**What this task involves:** For the word "Transitions", count the lines in the records below that include it and give only that number.

- - - - -

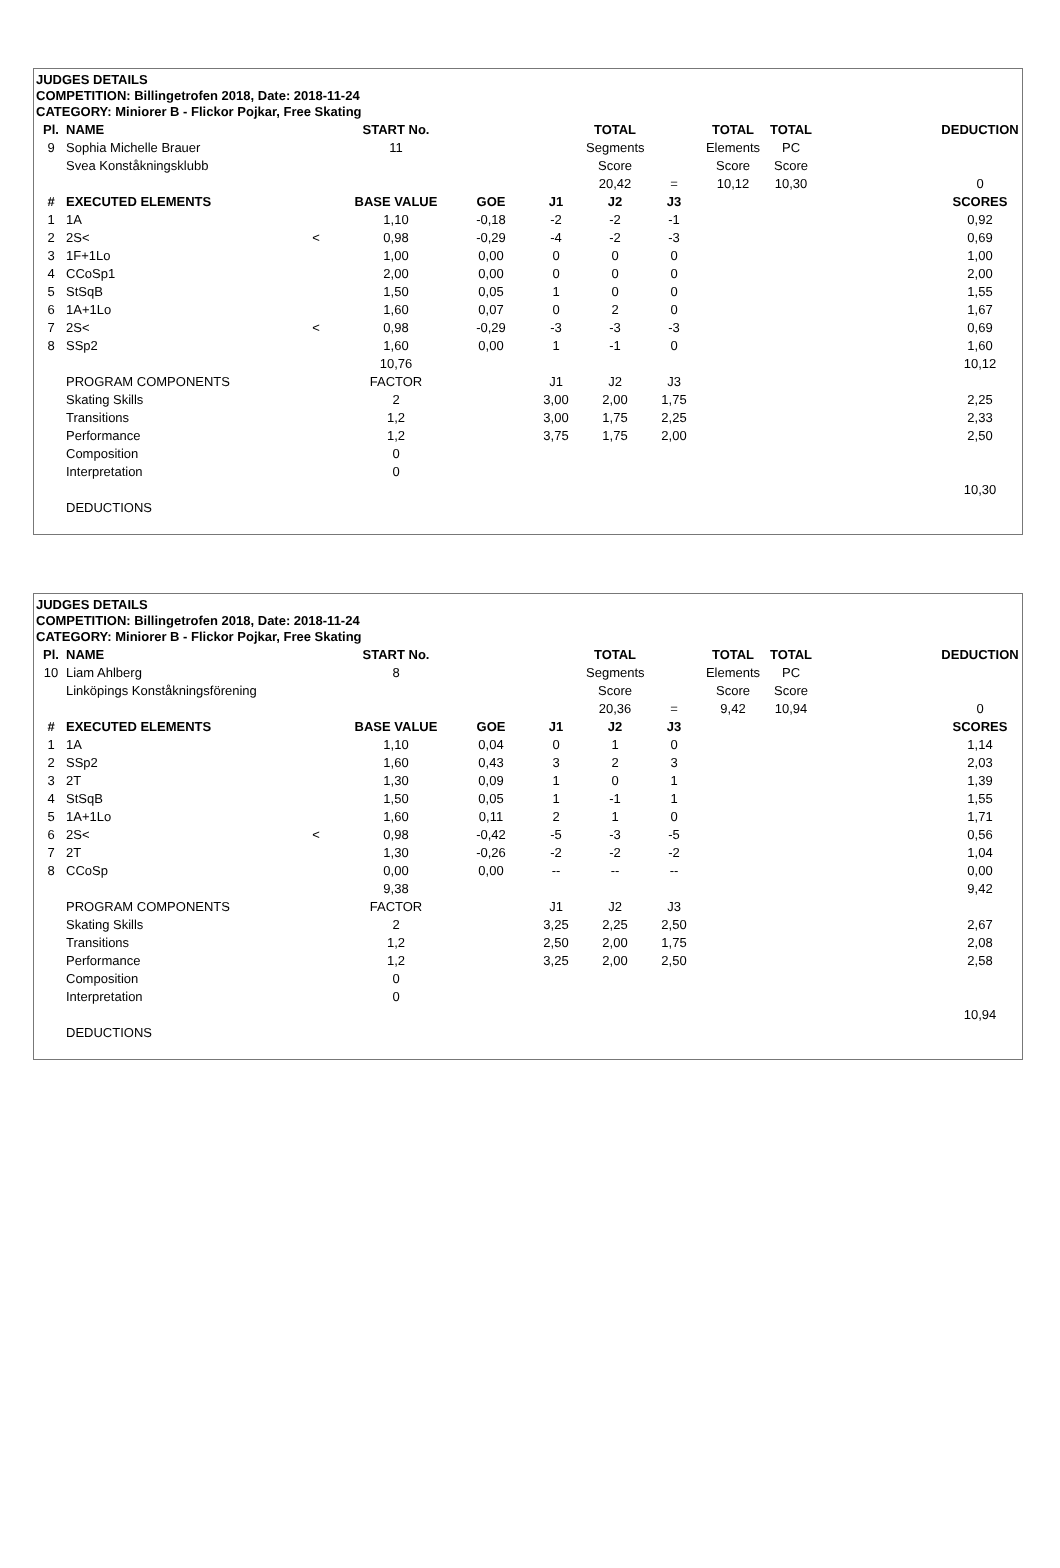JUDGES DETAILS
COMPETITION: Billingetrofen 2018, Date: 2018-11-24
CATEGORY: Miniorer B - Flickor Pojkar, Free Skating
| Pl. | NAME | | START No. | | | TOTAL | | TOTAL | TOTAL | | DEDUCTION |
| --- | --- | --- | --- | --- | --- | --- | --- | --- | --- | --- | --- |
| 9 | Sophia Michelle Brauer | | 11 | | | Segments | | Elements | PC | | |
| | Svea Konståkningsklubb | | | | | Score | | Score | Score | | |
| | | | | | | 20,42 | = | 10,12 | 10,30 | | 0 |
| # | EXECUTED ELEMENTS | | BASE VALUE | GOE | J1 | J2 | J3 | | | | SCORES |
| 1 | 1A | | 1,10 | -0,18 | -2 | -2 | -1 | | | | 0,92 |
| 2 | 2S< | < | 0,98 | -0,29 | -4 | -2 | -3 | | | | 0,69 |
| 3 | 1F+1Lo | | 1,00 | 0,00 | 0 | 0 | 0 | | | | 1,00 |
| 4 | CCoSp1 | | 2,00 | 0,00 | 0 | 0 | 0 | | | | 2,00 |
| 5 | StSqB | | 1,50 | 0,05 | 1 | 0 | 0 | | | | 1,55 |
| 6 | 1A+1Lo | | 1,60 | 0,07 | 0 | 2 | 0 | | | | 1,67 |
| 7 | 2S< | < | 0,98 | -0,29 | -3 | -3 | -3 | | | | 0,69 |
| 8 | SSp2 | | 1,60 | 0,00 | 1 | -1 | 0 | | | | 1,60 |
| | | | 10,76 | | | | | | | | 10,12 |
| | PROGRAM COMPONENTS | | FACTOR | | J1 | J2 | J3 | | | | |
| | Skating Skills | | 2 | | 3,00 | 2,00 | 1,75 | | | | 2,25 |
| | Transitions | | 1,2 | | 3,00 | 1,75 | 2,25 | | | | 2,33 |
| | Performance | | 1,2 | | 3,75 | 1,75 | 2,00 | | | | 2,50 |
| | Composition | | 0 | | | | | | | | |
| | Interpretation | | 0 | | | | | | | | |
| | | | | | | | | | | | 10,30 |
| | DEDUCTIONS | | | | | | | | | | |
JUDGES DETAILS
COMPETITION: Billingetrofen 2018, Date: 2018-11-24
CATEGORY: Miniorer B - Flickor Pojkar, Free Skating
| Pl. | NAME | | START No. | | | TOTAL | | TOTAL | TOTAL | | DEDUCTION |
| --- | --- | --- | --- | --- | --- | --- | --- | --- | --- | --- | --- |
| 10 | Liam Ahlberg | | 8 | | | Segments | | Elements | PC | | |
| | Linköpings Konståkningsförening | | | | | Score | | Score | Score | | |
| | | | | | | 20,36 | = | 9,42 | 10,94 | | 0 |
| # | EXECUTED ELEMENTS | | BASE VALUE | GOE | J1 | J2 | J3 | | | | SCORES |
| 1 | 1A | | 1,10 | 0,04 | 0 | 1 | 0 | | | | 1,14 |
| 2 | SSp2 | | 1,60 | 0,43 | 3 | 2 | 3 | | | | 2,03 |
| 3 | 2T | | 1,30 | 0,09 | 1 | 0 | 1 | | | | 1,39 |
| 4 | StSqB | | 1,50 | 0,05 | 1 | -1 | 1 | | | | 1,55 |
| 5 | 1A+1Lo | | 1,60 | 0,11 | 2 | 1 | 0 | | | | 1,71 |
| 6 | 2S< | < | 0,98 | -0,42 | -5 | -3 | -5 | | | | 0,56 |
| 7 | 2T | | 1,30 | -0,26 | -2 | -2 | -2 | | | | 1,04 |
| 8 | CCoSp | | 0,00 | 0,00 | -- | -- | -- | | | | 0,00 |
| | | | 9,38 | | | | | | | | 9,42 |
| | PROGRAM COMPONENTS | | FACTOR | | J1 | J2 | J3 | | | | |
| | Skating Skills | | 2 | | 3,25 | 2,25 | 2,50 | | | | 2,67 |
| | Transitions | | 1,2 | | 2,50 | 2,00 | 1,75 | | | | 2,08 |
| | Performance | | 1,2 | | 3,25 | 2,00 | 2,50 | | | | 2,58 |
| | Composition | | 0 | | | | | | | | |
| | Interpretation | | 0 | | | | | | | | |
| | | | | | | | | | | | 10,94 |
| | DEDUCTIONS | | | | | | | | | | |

- - - - -

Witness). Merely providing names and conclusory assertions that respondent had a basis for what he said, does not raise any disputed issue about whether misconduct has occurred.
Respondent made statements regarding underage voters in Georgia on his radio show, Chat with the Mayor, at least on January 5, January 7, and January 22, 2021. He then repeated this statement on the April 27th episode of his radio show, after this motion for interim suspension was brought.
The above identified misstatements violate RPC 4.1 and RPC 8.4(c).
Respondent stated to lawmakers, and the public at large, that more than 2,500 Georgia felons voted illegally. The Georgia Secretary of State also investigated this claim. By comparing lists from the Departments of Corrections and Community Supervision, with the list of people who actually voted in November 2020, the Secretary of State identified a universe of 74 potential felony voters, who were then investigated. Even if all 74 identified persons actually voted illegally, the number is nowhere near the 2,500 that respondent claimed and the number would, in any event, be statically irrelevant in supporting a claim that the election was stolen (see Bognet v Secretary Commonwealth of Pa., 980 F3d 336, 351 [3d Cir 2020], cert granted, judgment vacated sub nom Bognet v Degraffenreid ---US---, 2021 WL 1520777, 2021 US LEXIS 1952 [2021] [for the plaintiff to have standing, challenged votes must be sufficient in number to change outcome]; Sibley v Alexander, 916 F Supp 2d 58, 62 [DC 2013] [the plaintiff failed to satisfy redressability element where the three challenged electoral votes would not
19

- - - - -

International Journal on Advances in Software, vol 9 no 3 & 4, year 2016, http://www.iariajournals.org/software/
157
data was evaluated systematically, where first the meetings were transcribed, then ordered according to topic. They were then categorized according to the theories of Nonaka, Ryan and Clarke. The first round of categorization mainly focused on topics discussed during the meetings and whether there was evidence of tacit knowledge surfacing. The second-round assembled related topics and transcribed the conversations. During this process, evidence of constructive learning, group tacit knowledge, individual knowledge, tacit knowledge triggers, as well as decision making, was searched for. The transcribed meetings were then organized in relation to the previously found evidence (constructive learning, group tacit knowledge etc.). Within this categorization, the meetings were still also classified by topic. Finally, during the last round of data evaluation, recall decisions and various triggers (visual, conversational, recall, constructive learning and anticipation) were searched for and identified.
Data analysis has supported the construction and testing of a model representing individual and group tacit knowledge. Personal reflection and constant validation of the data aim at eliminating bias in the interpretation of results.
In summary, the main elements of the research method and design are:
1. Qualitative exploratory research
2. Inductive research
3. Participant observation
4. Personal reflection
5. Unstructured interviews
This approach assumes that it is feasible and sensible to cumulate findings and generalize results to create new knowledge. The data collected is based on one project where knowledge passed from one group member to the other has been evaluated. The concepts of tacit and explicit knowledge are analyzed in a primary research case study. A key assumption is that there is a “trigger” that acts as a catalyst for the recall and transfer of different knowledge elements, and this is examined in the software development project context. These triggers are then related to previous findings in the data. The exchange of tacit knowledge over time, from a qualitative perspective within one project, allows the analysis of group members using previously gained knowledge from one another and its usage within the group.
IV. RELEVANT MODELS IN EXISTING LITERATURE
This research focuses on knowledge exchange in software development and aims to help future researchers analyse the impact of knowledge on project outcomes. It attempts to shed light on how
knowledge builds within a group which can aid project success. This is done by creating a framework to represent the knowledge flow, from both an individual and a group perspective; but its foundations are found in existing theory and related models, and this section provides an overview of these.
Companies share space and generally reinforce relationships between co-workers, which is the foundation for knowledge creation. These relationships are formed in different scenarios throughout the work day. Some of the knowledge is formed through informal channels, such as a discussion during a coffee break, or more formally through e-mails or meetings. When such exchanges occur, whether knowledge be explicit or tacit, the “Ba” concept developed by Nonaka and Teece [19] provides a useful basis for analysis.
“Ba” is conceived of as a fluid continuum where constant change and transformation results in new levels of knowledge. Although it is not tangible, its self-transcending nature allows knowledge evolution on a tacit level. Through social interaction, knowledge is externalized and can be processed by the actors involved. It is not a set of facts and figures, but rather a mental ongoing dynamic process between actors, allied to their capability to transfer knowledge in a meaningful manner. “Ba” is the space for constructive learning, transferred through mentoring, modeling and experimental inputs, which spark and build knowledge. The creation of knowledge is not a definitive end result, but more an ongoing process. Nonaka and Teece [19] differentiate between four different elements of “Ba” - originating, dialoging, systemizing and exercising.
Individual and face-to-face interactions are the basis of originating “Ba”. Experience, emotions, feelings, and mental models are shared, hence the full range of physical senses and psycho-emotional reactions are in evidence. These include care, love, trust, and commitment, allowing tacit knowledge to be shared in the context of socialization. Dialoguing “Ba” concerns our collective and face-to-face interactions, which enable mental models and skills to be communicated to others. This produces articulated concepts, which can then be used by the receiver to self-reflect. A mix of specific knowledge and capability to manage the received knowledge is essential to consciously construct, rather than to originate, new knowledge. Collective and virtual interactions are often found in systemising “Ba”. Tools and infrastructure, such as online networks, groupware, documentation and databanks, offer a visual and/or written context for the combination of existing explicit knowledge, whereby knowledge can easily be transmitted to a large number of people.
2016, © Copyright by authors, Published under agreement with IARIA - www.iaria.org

- - - - -

**Completed task:** 2